La question pesait lourd dans l’air. Eilidh baissa les yeux sur l’anneau dans sa paume. Elle pouvait sentir le froid de l’or contre sa peau, la présence de toutes ces femmes dont on avait tenté d’effacer le nom. Et le poids de son propre nom, ce nom qu’elle avait toujours cru ordinaire, qui s’étirait soudain à travers les siècles jusqu’à ce château, jusqu’à cette pièce.
Elle referma ses doigts sur l’anneau.
— Je vais faire ce que Finella aurait fait, dit-elle doucement. Je vais me battre. Mais pas seule.
Elle releva les yeux vers Hamish. Il la regardait avec une intensité qui lui fit battre le cœur plus fort qu’elle ne voulut l’admettre. Là, debout dans la lumière déclinante de la chambre d’une femme morte depuis cent soixante-dix ans, ils n’étaient plus seulement un restaurateur et un laird. Ils étaient les deux extrémités d’une histoire qui n’avait pas fini de se raconter.
— Ensemble, dit-il.
Ce n’était pas une question. C’était une promesse.
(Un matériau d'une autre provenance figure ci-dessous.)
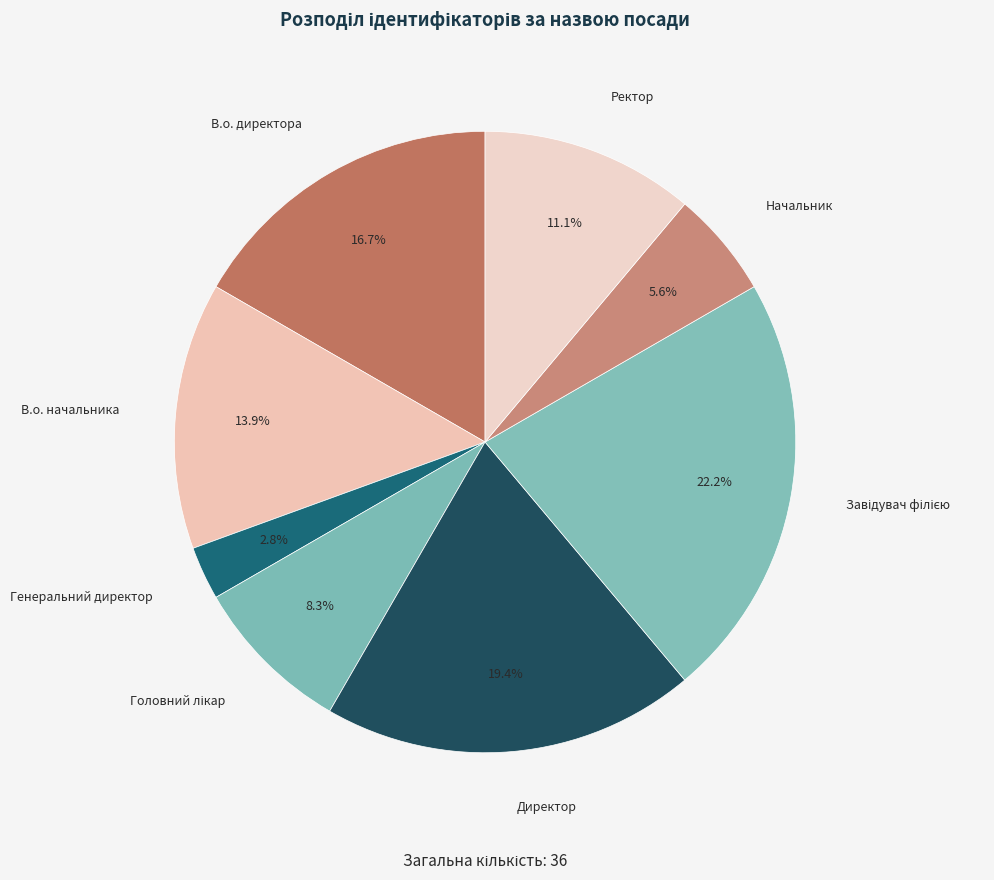

To the nearest percent, what portion does Генеральний директор represent?

3%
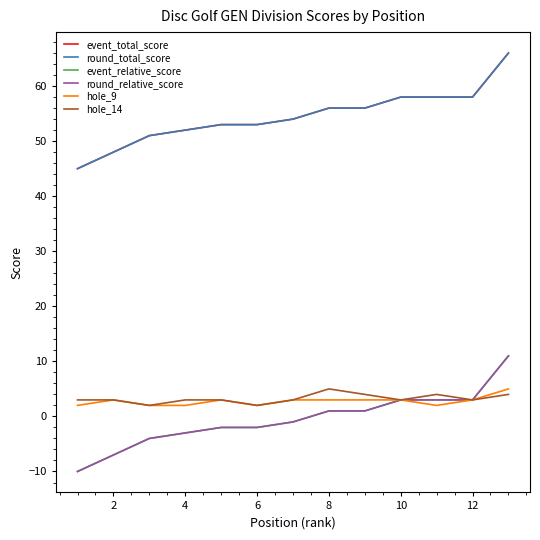

Is this an area chart (filled region under the line)?

No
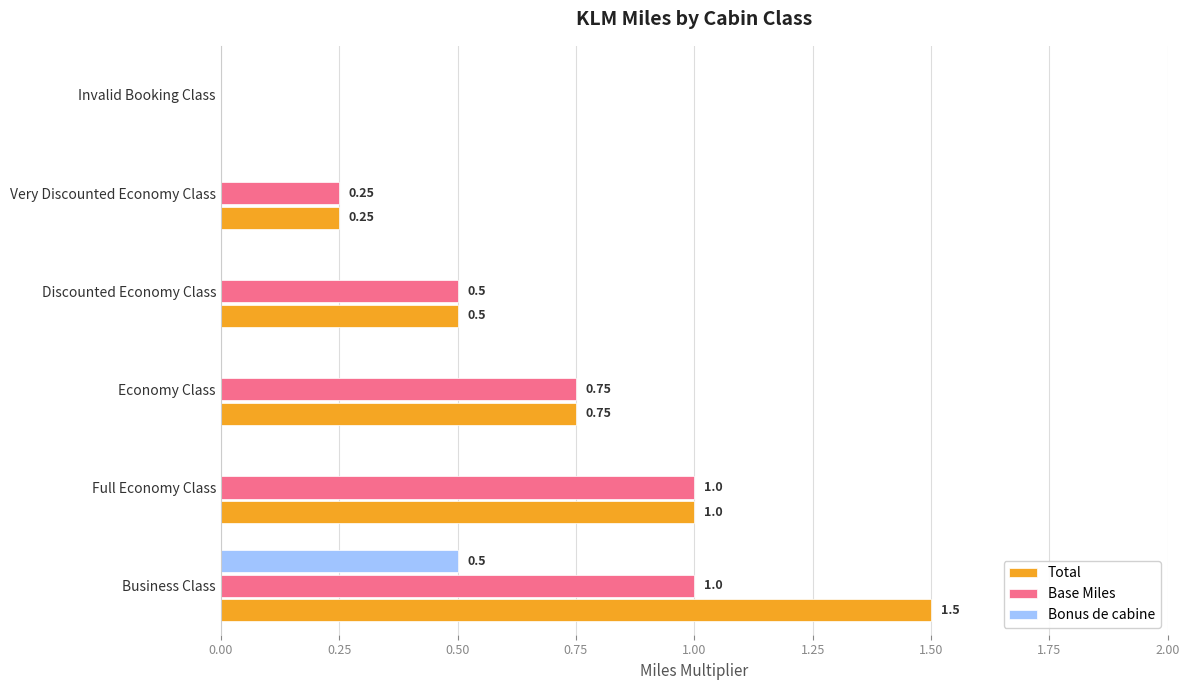

Where is Total nearest to the value 0?

Invalid Booking Class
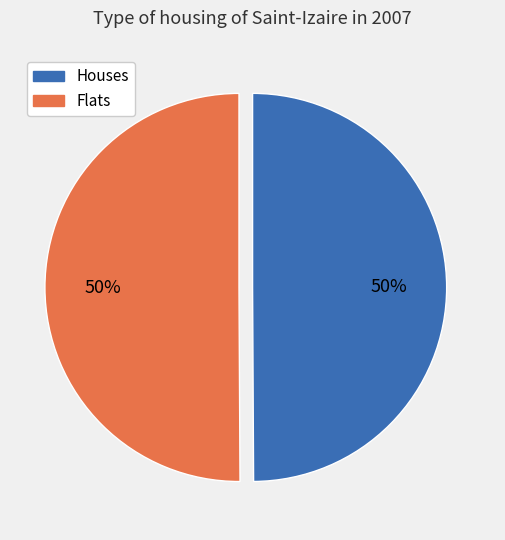

Approximately how many times larger is the value at Flats compared to Houses?

1.0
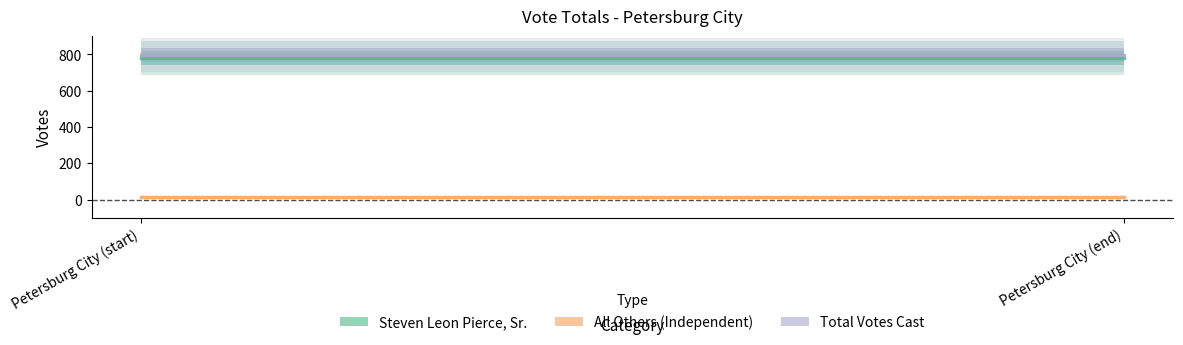

What is the label of the 1st point from the left?

Petersburg City (start)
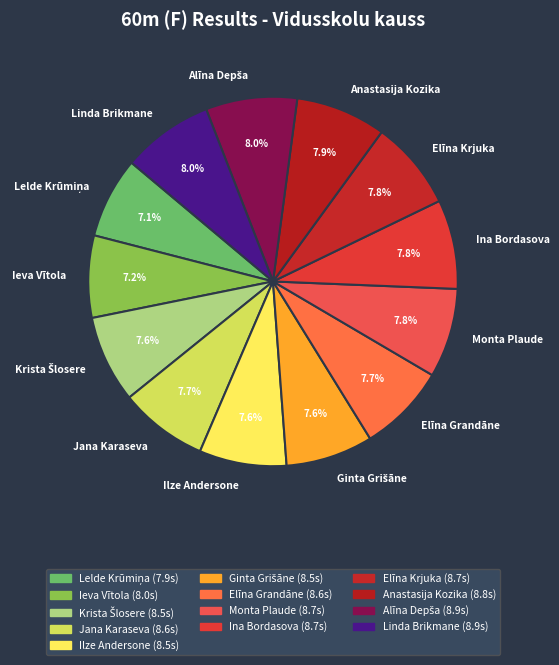

Is there a majority slice in this chart?

No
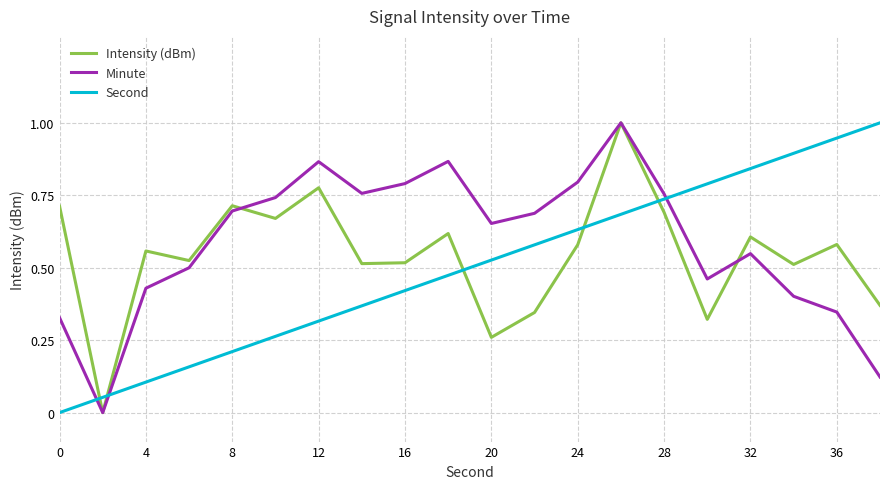

How many times do Second and Minute cross each other?

3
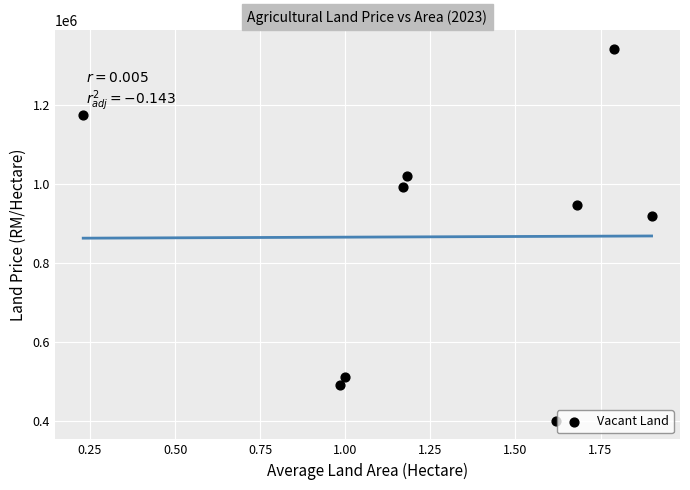

What Y value in the scatter plot is closest to 872000?

920000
Eilidh ne répondit pas. Elle remit l’anneau dans le coffret, avec la lettre et l’acte, puis referma le couvercle et tourna la clé. Le claquement du mécanisme retentit comme un point final.
Ou peut-être un commencement.
Dehors, le soleil oblique dorait la ligne des collines. Le château respirait autour d’eux, vieux, blessé, vivant. Et dans les murs, quelque part, une voix tue depuis des siècles enfin se tut.
Non. Pas se tut.
Elle se reposa.
Eilidh se releva, s’essuya les mains sur son pantalon, et mit le coffret sous son bras. Elle pouvait sentir le regard de Hamish sur elle, insistant, interrogateur.
— Nous devons les mettre en sécurité, dit-elle. Quelque part dans la bibliothèque. Derrière un mur que ton père ne connaissait pas.
Il sourit, à peine, un plissement au coin des lèvres.
— Mon père connaissait tous les murs de ce château.
— On ne connaît jamais tous les murs d’un château qui a sept cents ans, répondit-elle.
Et elle sortit de la pièce, laissant la chambre de Finella vide derrière elle, enfin rendue à sa lumière, à ses secrets, à sa paix.